Mi era stato chiesto un adattamento, mi capitò di leggere questo breve romanzo e pensai che fosse ideale per una trasposizione a fumetti. La forma del monologo interiore si piega idealmente al linguaggio del fumetto. L’ho disegnato usando l’iconografia dell’epoca, pensando alle coordinate visuali che avrebbe potuto avere un lettore del tempo. Volevo che solo aprendo il libro si capisse più o meno in che periodo fosse ambientato e che temperatura avesse la storia.

 

6. Quarto libro e ultima opera in ordine di apparizione ‘Cinquemila chilometri a secondo’ con

cui hai vinto vari premi: Lucca nel 2010 e il ‘Fauve d’or’ premio come miglior album ad

Angoulem  nel 2011. In particolare ad Angouleme sei stato premiato dal ministro della

cultura di allora Frédéric Mitterand; una cosa impensabile per l’Italia. Come vivi il tuo ruolo di

disegnatore in Francia? Ancor meglio come è percepito il tuo ruolo di disegnatore in Francia?

Lo vivo bene, riesco a fare praticamente quello che voglio e questo è un grandissimo privilegio per un fumettista.
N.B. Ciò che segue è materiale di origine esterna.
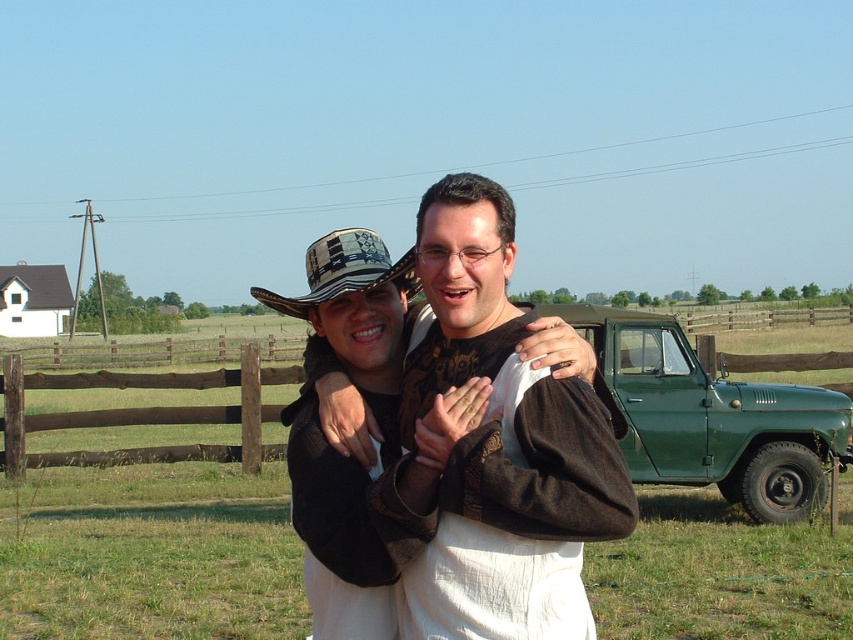
You are standing at the center of the image and want to locate the green matte pickup truck at right. What are the coordinates of the truck?

The green matte pickup truck at right is located at coordinates point (711, 417).

You are a photographer trying to capture a closeup of the white cotton shirt at center and the patterned fabric cowboy hat at center. Which object should you zoom in on more to ensure both are in focus?

The white cotton shirt at center has a smaller size compared to patterned fabric cowboy hat at center, so you should zoom in more on the white cotton shirt at center to ensure both are in focus.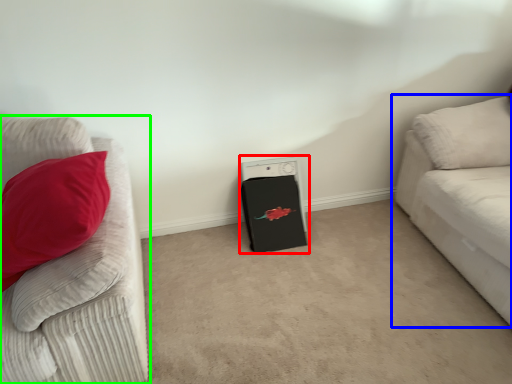
Question: Estimate the real-world distances between objects in this image. Which object is closer to appliance (highlighted by a red box), studio couch (highlighted by a blue box) or studio couch (highlighted by a green box)?

Choices:
 (A) studio couch
 (B) studio couch

Answer: (A)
Il mestiere del disegnatore è molto stimato in Francia, oltre a essere considerato un vero e proprio mestiere. Penso che venga anche apprezzata una certa appartenenza a una tradizione, quella fumettistica italiana che mi ha formato e continua a influenzarmi.

 

7. Venendo alla storia ‘Cinquemila chilometri al secondo narra le vicende di due ragazzi Piero e

Nicola e una ragazza, Lucia, che si stringono e disperdono nell’Italia degli anni ‘70, nel corso

di vite punteggiate da viaggi lontani e amicizie sbagliate. Anche qui un cambio di stile nel

disegno, accostabile in alcuni momenti a David Mazzucchelli, e un uso “aumentato” dei colori.

Come è nato questo nuovo approccio? La storia, come hai precisato in varie interviste, non è

realmente autobiografica, ma tocca i luoghi che tu hai realmente attraversato. Con quest’opera

che cosa volevi raccontare?

Volevo fare il punto della situazione, dopo anni di lavori i più disparati e residenze vacanti. In questo caso penso di esserci riuscito un po’ meglio. Mi sentivo pronto a un libro interamente a colori, dopo diversi lavori d’illustrazione. Il colore diretto ha cambiato molto il disegno, per certi versi lo ha semplificato, penso che per quello ricordi certe stilizzazioni di Mazzucchelli, che peraltro guardo sempre.

 

8. Qualche informazione sulla tua nuova opera ‘L’intervista’ che dovrebbe uscire a breve nelle

librerie specializzate?

E’ un fumetto di fantascienza, ambientato in Friuli nel 2048. Uscirà anche nelle librerie non specializzate, spero.

 

9. Ultime domande conclusive: come vedi il fumetto italiano? Come vedi il fumetto in Italia?

Progetti futuri?

I fumetto italiano mi sembra molto in forma per quanto riguarda la forma e i contenuti. La condizione del fumettista invece rimane molto fragile. 

Per i progetti futuri è un po’ presto. Mi piacerebbe allontanarmi dalla graphic novel, tornare a un formato più compatto e forse a una forma di narrazione diversa, meno prosa e più poesia. Provare a sganciarmi dall’idea di una trama ed esplorare il valore musicale della parola, come nella canzone. Idee ancora molto vaghe, ma sono quelle le più pericolose.